Of course, people on either side of these important issues — abortion, gay marriage — may find this a cowardly position. Osteen responds that he doesn’t begrudge anyone from working on those causes. It’s just not his “gift.”
I tried to approach gay marriage from an Osteenian perspective, emphasizing a self-esteem angle. How can gays love themselves when the church is telling them their inherently immoral? “It’s an interesting point of view,” he politely says, before gently suggesting that it’s still better to “follow God’s word.”

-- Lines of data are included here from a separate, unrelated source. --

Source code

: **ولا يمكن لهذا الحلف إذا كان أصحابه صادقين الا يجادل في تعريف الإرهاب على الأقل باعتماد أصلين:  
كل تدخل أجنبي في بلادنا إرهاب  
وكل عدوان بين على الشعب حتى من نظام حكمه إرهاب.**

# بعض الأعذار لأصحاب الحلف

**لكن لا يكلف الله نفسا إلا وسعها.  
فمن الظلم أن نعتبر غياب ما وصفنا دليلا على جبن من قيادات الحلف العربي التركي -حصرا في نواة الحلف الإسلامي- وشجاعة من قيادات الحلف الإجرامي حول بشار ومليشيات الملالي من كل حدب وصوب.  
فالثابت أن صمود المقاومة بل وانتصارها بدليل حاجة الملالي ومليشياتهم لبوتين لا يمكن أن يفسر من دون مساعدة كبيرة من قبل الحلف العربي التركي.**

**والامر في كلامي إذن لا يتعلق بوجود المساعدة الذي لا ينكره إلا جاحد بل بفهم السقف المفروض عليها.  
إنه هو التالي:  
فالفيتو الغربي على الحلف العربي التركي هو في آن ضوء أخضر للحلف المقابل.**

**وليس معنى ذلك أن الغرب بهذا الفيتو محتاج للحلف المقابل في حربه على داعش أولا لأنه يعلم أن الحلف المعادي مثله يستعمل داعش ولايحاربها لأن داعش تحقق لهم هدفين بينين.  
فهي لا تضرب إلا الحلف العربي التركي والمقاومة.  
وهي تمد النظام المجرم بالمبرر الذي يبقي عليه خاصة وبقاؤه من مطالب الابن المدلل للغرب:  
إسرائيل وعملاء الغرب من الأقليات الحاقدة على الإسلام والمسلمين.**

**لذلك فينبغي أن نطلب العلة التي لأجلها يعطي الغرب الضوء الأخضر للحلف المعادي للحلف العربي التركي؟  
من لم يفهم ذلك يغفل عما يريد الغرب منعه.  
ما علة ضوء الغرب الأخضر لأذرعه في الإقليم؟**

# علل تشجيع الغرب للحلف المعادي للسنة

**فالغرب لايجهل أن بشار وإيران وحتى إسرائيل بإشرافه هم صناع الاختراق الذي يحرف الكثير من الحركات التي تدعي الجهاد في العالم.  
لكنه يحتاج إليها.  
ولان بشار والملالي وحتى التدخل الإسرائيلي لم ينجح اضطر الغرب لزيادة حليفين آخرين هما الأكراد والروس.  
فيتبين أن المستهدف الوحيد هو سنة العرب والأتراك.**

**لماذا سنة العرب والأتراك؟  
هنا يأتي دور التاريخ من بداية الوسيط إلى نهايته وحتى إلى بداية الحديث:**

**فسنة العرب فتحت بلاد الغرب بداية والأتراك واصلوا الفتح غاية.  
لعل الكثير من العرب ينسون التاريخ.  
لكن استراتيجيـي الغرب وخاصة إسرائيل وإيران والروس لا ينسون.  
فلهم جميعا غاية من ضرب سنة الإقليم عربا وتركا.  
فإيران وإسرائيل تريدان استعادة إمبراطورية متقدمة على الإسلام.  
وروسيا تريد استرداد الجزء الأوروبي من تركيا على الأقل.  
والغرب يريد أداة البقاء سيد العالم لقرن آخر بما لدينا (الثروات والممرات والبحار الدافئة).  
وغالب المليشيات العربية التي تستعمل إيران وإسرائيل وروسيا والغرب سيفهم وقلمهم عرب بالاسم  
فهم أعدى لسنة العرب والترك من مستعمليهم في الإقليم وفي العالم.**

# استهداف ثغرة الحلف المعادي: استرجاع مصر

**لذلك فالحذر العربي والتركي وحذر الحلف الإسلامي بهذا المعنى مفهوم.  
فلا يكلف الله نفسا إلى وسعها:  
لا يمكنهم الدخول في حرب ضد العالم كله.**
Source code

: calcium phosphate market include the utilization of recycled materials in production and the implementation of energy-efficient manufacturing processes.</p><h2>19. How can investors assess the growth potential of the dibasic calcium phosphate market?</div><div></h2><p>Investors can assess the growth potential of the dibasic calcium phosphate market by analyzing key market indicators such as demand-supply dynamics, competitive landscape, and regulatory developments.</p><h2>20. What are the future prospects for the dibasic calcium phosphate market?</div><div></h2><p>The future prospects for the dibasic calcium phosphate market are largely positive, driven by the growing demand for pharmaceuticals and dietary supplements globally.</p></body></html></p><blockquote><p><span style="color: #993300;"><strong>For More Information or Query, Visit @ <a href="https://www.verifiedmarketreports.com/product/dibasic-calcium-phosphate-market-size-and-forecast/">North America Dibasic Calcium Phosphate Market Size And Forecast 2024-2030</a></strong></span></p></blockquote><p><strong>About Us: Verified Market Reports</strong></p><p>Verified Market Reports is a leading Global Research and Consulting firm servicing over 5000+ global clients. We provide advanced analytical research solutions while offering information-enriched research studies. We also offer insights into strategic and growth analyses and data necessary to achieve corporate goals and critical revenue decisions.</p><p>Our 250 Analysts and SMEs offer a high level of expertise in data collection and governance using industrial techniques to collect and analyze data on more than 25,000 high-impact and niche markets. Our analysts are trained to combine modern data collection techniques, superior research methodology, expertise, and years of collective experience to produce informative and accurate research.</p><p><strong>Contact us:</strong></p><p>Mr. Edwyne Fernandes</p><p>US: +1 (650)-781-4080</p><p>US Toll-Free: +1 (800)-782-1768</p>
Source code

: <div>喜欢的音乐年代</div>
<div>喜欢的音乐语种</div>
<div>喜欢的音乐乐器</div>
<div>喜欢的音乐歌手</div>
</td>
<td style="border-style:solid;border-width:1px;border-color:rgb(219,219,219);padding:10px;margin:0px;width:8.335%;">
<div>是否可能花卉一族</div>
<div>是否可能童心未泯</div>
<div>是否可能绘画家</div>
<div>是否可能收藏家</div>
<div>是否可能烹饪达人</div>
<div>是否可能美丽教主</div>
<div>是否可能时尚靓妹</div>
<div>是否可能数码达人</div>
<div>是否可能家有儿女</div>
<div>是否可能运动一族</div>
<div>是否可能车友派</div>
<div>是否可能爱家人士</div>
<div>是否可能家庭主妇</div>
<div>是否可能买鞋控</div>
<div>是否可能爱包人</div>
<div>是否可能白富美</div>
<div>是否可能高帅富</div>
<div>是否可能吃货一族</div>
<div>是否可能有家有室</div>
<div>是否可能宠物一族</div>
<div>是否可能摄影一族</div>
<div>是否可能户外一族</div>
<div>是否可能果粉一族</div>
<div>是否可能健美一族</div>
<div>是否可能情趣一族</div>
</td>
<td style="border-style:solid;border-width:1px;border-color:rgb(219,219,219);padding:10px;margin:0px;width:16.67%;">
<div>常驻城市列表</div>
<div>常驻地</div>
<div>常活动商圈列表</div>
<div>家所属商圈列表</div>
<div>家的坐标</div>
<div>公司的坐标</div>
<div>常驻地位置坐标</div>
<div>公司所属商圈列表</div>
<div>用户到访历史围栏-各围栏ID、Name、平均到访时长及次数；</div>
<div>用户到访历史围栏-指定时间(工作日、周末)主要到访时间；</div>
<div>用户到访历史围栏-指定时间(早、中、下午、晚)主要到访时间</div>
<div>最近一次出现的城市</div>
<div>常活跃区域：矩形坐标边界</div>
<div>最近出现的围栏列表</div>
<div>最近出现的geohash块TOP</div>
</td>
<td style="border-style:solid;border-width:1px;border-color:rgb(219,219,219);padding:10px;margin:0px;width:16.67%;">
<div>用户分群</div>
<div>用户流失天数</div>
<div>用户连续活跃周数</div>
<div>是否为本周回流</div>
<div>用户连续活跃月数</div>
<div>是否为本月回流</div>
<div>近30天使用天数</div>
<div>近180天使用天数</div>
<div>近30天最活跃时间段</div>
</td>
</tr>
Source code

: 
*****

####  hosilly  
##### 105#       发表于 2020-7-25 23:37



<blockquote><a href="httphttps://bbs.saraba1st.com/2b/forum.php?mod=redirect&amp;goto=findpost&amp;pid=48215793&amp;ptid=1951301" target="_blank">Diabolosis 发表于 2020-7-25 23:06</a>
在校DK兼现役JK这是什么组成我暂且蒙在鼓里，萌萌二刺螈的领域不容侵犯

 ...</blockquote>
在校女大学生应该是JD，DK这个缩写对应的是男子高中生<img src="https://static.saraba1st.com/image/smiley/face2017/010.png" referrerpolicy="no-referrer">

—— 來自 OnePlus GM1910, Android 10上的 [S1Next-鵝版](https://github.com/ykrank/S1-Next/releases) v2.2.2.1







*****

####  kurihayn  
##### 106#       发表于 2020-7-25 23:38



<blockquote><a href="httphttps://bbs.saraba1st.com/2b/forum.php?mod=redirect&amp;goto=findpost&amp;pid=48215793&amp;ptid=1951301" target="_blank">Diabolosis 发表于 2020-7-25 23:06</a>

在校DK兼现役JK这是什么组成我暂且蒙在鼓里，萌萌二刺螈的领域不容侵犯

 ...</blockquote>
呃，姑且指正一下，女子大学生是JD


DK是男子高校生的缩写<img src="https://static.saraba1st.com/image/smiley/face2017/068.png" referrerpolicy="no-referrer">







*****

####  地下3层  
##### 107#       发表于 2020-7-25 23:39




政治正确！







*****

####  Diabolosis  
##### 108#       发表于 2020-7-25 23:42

What about reparative therapy, in which gays are encouraged to reject their homosexuality? He was open to that — comparing being gay, implicitly, to having a drug or alcohol problem — but wouldn’t “push anything down people’s throats,” though he hopes they’d want to change.
And if they don’t want to change but rather want to love themselves as they are?
“I would encourage the person, I would pray with them, I’m not going to force anything down their throats. I would just tell them in a loving way, probably already know, that I believe God’s best is when you come in accordance with his word, that’s when you’ll be the most fulfilled.”
Osteen literally didn’t mention gay marriage in either of his books. He seems to take a traditional position when confronted but tries to avoid the topic.
Somewhere between the conservative Christians fighting against gay marriage and the progressive Christians fighting for it, are folks like Joel Osteen who have a traditional view but want to move it waaaay to the bottom of the agenda — a formula that might be called, “Don’t Ask. Don’t Preach.”